Without changing a character, return the entries, but not the images they hold.

[Records shown — start]

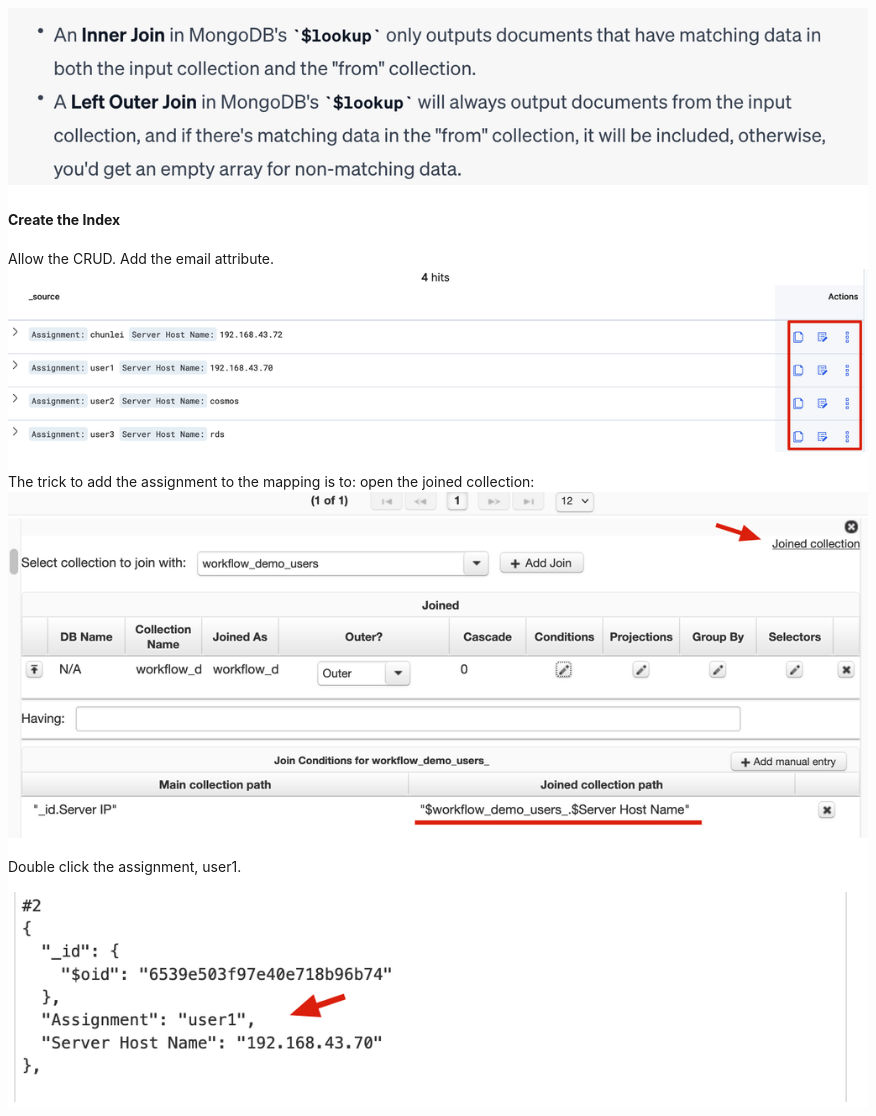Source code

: ![](_attachments/Pasted%20image%2020231026133920.png)
#### Create the Index

Allow the CRUD. 
Add the email attribute.
![](_attachments/Pasted%20image%2020231026135110.png)

The trick to add the assignment to the mapping is to:
open the joined collection:
![](_attachments/Pasted%20image%2020231026145031.png)

Double click the assignment, user1.

![](_attachments/Pasted%20image%2020231026145100.png)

[Records shown — finish]

Solution to the exercise:
Source code

: ![](_attachments/Pasted%20image%2020231026133920.png)
#### Create the Index

Allow the CRUD. 
Add the email attribute.
![](_attachments/Pasted%20image%2020231026135110.png)

The trick to add the assignment to the mapping is to:
open the joined collection:
![](_attachments/Pasted%20image%2020231026145031.png)

Double click the assignment, user1.

![](_attachments/Pasted%20image%2020231026145100.png)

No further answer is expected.